In the above figure, there are two rigid bodies A and B, which are moving relative to the stationary observer O. Here, SA and SB are absolute paths while SB/A is a relative position. These three positions are associated with each other by the equation:

SB = SA + SB/A.

  • Velocity - A rigid body moving in space will change positions within a specified time. The velocity of the rigid body is given by a change in the position concerning the change in time. So velocity is given by the following derivative:

V = ds/dt; where s is distance and t is time.

In a translational motion, all the particles within the body will also have the same velocity.

  • Acceleration - It is possible that the velocities of rigid bodies moving in space change. This results in acceleration and to find it we make use of the derivative of the rigid body’s velocity or its double derivative to find its position in respect to time;

Acceleration a =dv/dt = d2s/dt2


Rotational Motion of a Rigid Body

Rotary motions happen only in rigid bodies. Few examples of rotational movement are the motions of the earth or the motion of planets around the sun.


A pure rotational motion is when a body spins around a fixed internal axis. In a rotational motion, all the constituent particles of the rigid body undergo circular motion about the common axis.


(image will be uploaded soon)


Common examples of Rotational Motion are:

  • The motion of motors, gears, wheels, top, ferris wheel, etc.

  • The motion of a helicopter’s blades.

  • Move a door that is swiveling on its hinges when you open and close it.

Rotational Motion of Earth

Earth is continuously spinning about its axis. The Earth’s axis is an imaginary line running from its North pole to the South pole. Earth’s rotation is its spinning motion along this imaginary axis. Earth, along with its rotational motion, also orbits or revolves around the Sun.


(image will be uploaded soon)


Earth takes precisely 23 hours, 56 minutes, and 4 seconds to make one complete rotation about its axis. But as the Earth is also revolving around the Sun, it needs to turn a little bit more to come at the same place relative to the Sun. Hence the length of a day is 24 hours. The Earth’s rotational speed at the equator is approximately 1700 kilometers per hour. This speed goes down as we move away from the equator, and at the poles, it is almost nothing.


Angular Displacement

The distance moved by the particles of a rotating rigid body gives its angular displacement.

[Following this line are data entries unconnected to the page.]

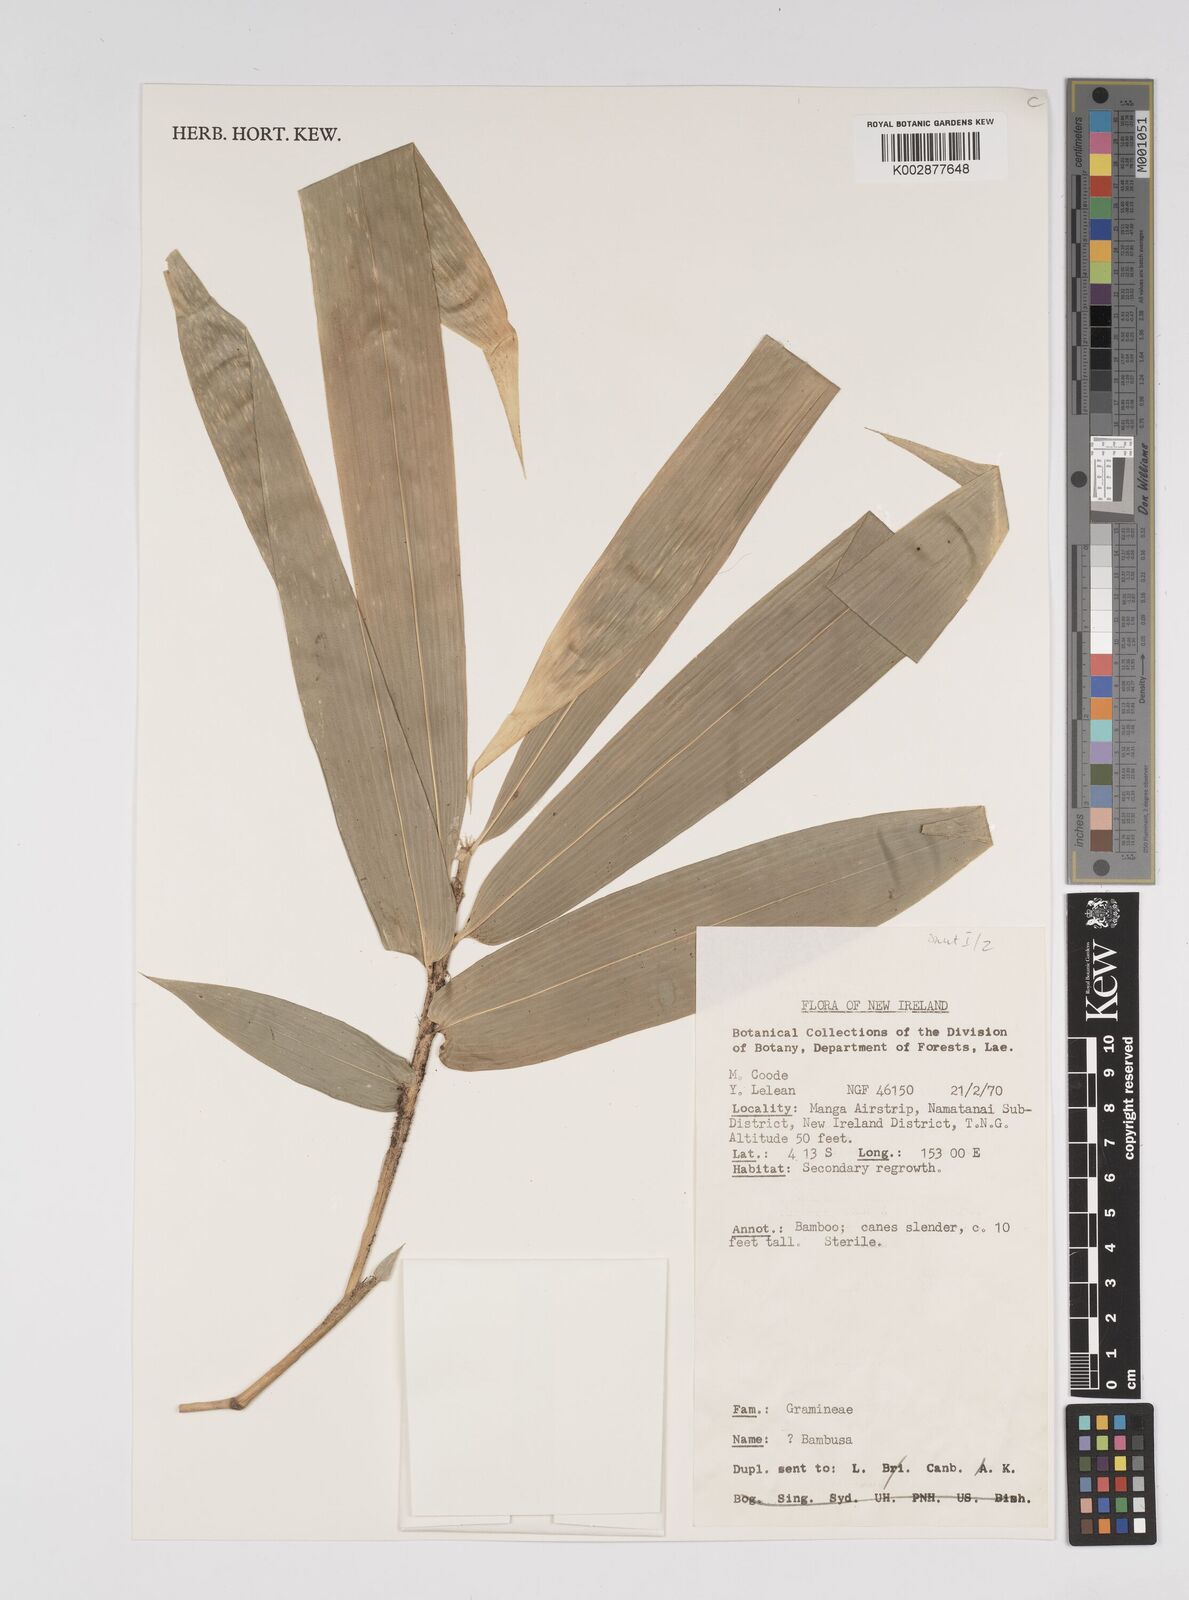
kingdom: Plantae
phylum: Tracheophyta
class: Liliopsida
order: Poales
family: Poaceae
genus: Bambusa
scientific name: Bambusa
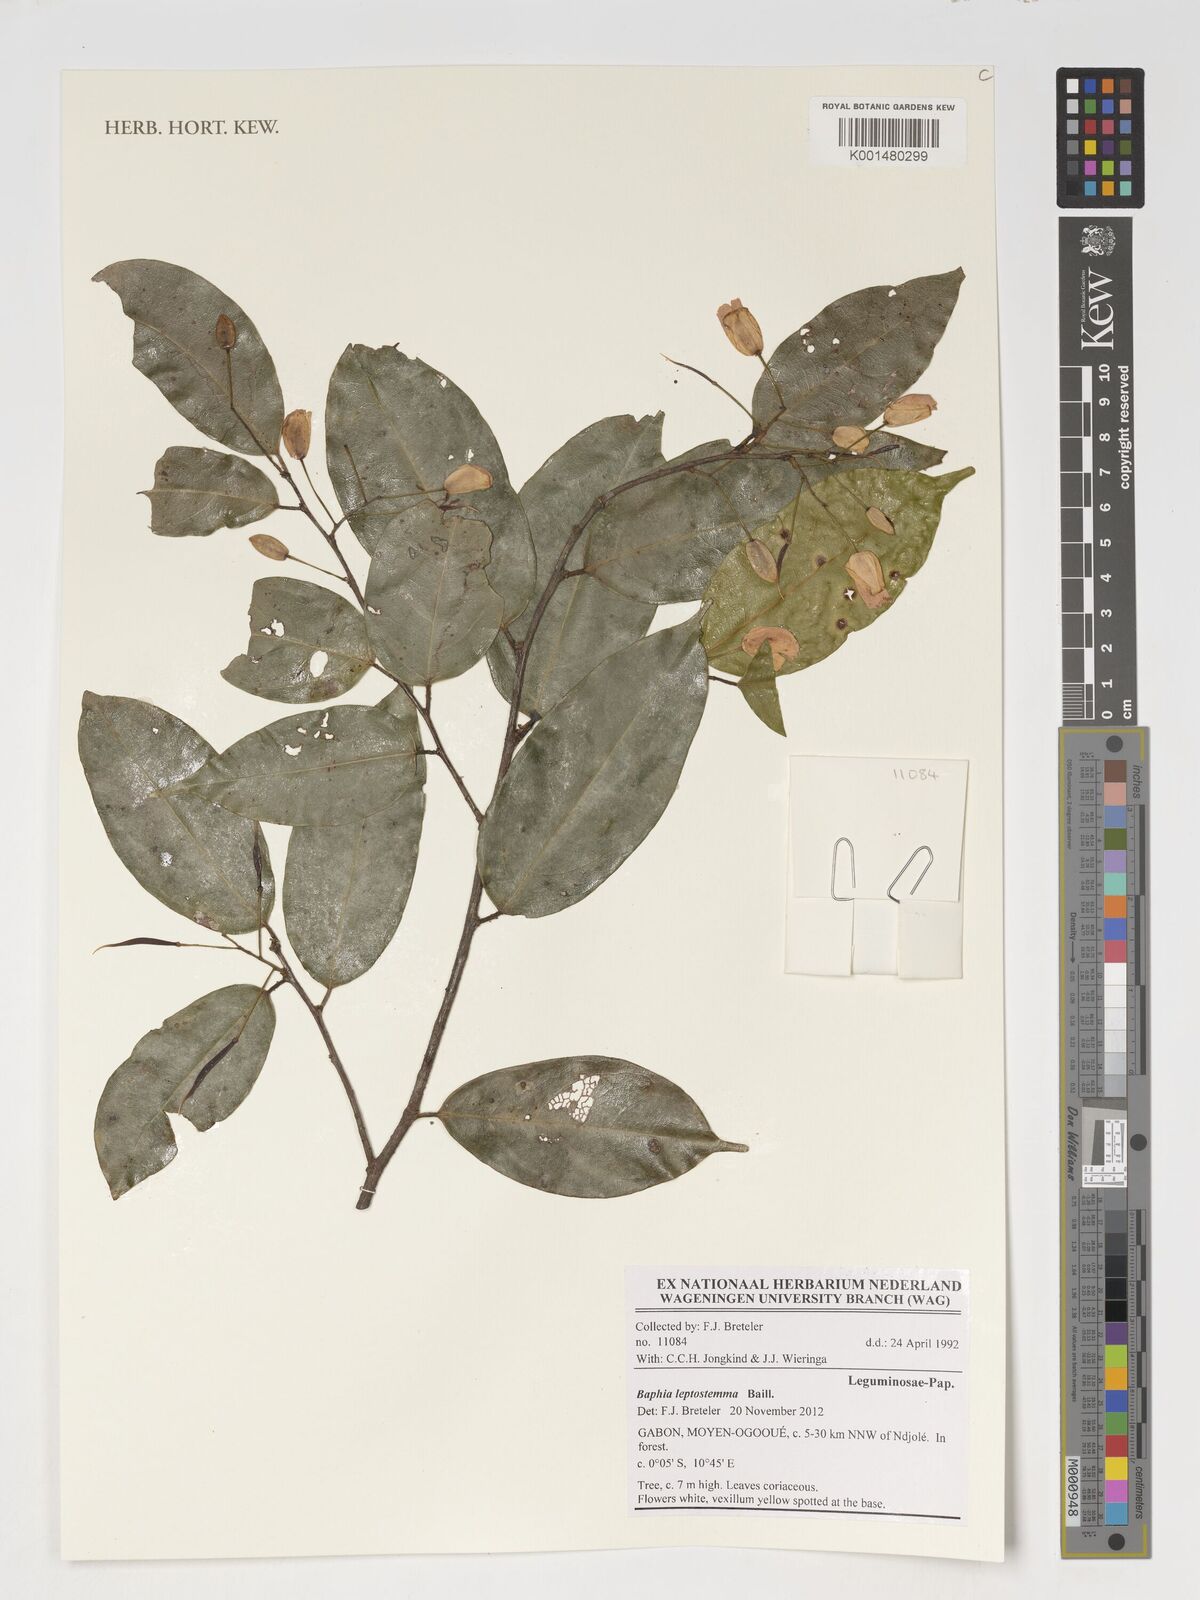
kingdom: Plantae
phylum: Tracheophyta
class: Magnoliopsida
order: Fabales
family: Fabaceae
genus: Baphia
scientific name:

It is measured in radians, and all the particles go through this except for the ones which are present on the fixed axis of rotation. Particles on the fixed axis do not undergo any angular displacement.


(image will be uploaded soon)


The further a particle is from the fixed axis, the more is its angular displacement. The equation to find this displacement is:

Distance = θ * r, Here r is the distance of the particle from the axis of rotation.

FAQ (Frequently Asked Questions)

Q1. What is Rotational Inertia?

Ans. Any object which can be rotated possesses this property called rotational inertia or moment of inertia. This is a scalar value (not a vector) which denotes the difficulty of changing the rotational velocity of an object that is rotating around an axis. Rotational inertia in rotational physics is analogous to mass in linear motion. Just like we gauge an object’s mass (as per Newton’s 2nd law) to know its resistance to change, inertia plays the same role in rotating bodies. The rotational inertia is also referred to as the second moment of mass. The rotational inertia is dependent on the radius of rotation and is given by:


Rotational inertia I = m* r2, where m is the mass of the rotating body and r is the radius of rotation. The moment of inertia is measured in Kg.m2.

Q2. What is the Difference Between Rotation and Revolution?

Ans. An object's movement on its internal axis is called rotational motion while the motion of an object in a circular path along an external axis is called revolution. The most common example is the movement of planet Earth on its axis is rotation (this causes the phenomena of day and night). Earth's movement around the Sun is a revolution (this causes change weather like summers and winters).